It is expected that Edward Silvis would grasp at legal straws to escape the life prison sentence he is serving for the 1969 murder of a retired school teacher.

His latest effort in that vein fell flat with the state Superior Court.

Essentially, Silvis, now 76, claimed he should be released because of clerical errors in his prison records.

He’s already been behind bars for 47 years. In the state court’s recent opinion, Senior Judge Patricia H. Jenkins ensured he’ll stay there indefinitely.

The back story here is that Silvis shot and killed retired teacher Alice Siggins during an armed robbery in her Armstrong County home on the evening of April 12, 1969. Investigators said he shot Siggins once after her housekeeper left the room to get the money he demanded.

Silvis told the housekeeper the shooting had been accidental and then fled without taking any cash. He turned himself in to state police that same night.

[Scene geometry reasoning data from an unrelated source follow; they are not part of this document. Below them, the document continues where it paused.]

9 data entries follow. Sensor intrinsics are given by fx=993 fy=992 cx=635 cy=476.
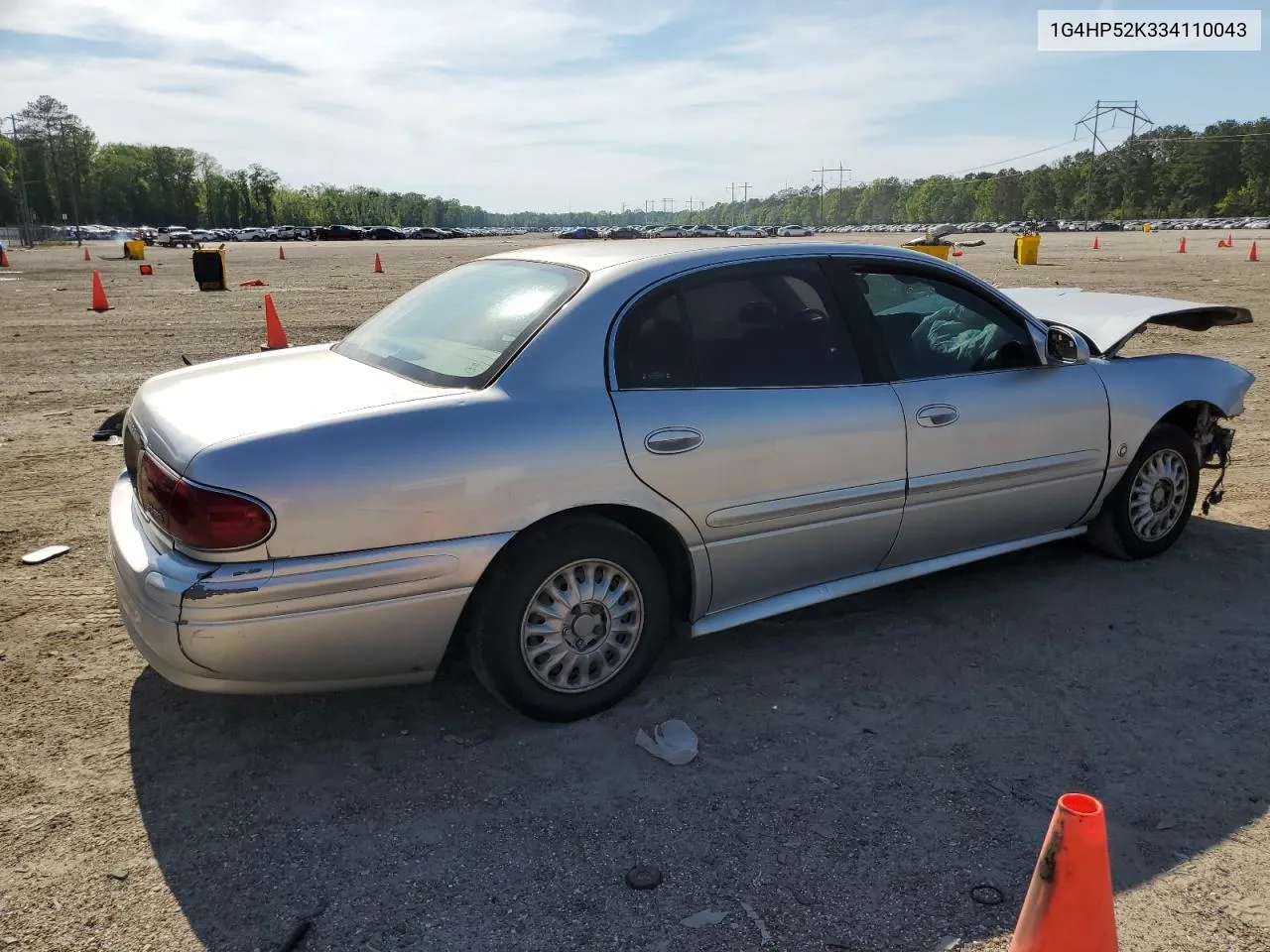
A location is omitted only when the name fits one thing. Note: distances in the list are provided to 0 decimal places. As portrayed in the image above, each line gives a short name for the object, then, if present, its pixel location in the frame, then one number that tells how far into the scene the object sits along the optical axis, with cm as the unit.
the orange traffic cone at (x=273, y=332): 1102
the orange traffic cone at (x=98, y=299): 1733
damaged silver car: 284
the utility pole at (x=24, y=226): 6838
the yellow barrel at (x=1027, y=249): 2892
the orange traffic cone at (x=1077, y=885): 207
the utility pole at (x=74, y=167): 11056
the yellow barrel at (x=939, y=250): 2135
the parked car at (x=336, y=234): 8988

Since his conviction, Silvis has tried and failed five times to convince the courts to let him out of prison. His latest bid, which Jenkins’ court denied, centered on the prison records he claims are wrongly keeping him behind bars.

First, he cited a form filed in 1988 that he claimed erroneously stated he was convicted of first-degree murder. Silvis contended that his murder conviction was ungraded. He also focused on a record filed in 2004 that he said mistakenly listed him as having been convicted under a murder stature that didn’t take effect until 1973.

The supposed mistakes should have justified his immediate release, he insisted.

No, they don’t, Jenkins concluded. She ruled that Silvis had waited too long – 43 years too long – to file his appeal, so it cannot be legally addressed.